Problem: Rewrite the report on the human-in-mouse cancer model starting at "AVEO Pharmaceuticals, Inc." and ending at "of Sciences .", and substitute "rats" for "mice".

START Study text

Published on April 6, 2009 at 9:25 PM · No Comments

AVEO Pharmaceuticals, Inc. has announced findings from its novel human-in-mouse (HIM) cancer model system, in which AVEO successfully created invasive human tumors from primary human breast tissue that develop over time in mice and mimic human tumor behaviors and response.

The findings were published this week in the Early Edition of the Proceedings of the National Academy of Sciences .

More than 95 percent of oncology drugs entering the clinic fail, due in large part to the lack of predictive animal models in the preclinical development phases. AVEO scientists have developed a sophisticated cancer biology platform that provides models of human cancer more relevant than traditional mouse models known as xenografts. In the AVEO HIM model, normal human breast tissue is engineered to express oncogenes and is then introduced into mice where it forms human breast tissue in the mouse mammary microenvironment. The tumors which then develop spontaneously acquire common and distinct mutations during tumor progression. This process results in human tumors in mice that reflect their human counterparts in that they differ slightly from one instance to another, exhibiting natural genetic variation akin to that seen in patients.

"Historically, the xenograft models created to analyze how human cancers behave have not been accurate predictors of human responses to various therapeutic agents," said Robert A. Weinberg, Ph.D., member, Whitehead Institute and professor of biology, MIT. "In contrast, tumor development in the HIM model proceeds through defined histological stages of hyperplasia, from ductal carcinoma in situ (DCIS) to invasive carcinoma. Moreover, HIM tumors display characteristic responses to a targeted therapy known to be effective in humans, specifically Herceptin. This represents a big step forward in developing xenograft models that will accurately predict patient responses to agents that are in preclinical development. The HIM model is an exciting, experimentally tractable human in vivo system that holds great potential for advancing our basic understanding of cancer biology and for the discovery and testing of targeted therapies."

END Study text
START Records

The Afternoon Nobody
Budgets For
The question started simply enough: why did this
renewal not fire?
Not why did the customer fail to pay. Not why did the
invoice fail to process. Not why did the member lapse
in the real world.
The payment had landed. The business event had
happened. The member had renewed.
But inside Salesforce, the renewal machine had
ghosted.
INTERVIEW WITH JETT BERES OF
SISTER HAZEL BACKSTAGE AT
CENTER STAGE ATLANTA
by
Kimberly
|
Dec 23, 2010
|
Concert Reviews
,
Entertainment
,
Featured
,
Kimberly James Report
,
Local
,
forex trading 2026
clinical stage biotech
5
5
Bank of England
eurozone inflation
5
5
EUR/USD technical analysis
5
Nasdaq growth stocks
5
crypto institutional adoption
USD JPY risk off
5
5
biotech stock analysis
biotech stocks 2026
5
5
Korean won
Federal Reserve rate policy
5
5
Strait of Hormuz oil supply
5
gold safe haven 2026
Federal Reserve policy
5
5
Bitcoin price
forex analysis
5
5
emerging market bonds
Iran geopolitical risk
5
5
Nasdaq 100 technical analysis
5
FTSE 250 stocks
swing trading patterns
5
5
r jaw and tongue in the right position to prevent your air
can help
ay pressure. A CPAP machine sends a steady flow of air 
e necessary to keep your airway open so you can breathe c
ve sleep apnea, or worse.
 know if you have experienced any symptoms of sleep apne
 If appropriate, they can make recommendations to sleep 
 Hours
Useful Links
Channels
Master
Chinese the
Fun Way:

END Records
START Records

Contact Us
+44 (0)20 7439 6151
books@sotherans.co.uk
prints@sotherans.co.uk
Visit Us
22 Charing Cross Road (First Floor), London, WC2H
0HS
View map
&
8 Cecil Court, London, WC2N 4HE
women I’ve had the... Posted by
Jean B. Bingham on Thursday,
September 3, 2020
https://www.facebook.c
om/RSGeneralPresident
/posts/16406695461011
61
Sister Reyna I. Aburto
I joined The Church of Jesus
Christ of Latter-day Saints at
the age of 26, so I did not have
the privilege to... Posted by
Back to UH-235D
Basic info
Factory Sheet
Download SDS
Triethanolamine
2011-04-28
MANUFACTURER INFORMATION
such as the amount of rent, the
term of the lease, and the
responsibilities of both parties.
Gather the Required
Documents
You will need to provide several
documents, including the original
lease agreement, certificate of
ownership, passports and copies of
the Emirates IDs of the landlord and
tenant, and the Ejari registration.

END Records
START Records

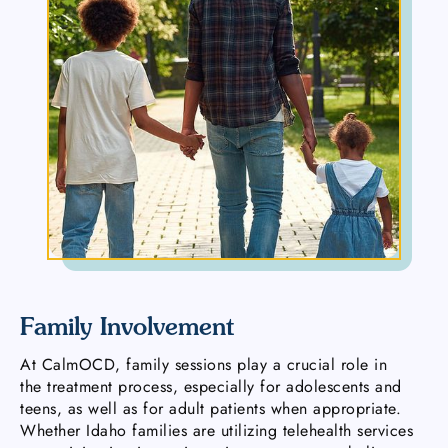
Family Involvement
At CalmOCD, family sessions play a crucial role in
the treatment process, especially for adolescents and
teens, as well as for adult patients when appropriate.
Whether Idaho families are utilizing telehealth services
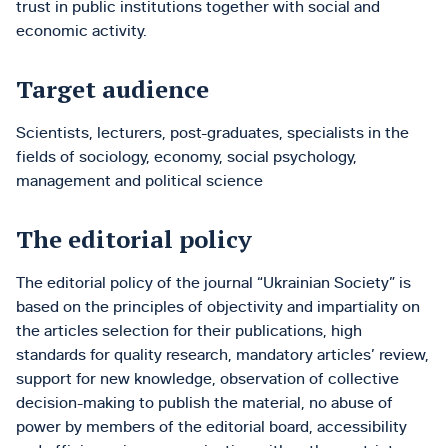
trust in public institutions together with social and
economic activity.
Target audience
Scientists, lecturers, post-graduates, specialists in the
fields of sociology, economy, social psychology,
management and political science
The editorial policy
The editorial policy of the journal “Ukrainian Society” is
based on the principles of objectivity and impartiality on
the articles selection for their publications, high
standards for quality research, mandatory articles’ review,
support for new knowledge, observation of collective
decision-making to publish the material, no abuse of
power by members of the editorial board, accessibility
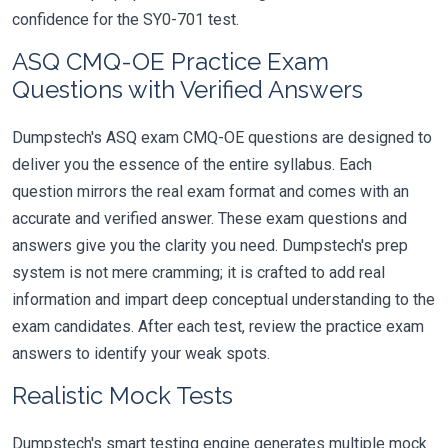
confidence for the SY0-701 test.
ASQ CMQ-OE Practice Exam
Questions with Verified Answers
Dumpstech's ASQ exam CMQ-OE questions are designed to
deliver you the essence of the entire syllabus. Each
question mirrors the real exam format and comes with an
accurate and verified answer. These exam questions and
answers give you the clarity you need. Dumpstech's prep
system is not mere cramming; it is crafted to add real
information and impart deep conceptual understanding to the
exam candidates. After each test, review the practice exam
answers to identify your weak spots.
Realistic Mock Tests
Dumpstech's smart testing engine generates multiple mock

END Records

Problem solution:
AVEO Pharmaceuticals, Inc. has announced findings from its novel human-in-mouse (HIM) cancer model system, in which AVEO successfully created invasive human tumors from primary human breast tissue that develop over time in rats and mimic human tumor behaviors and response.

The findings were published this week in the Early Edition of the Proceedings of the National Academy of Sciences .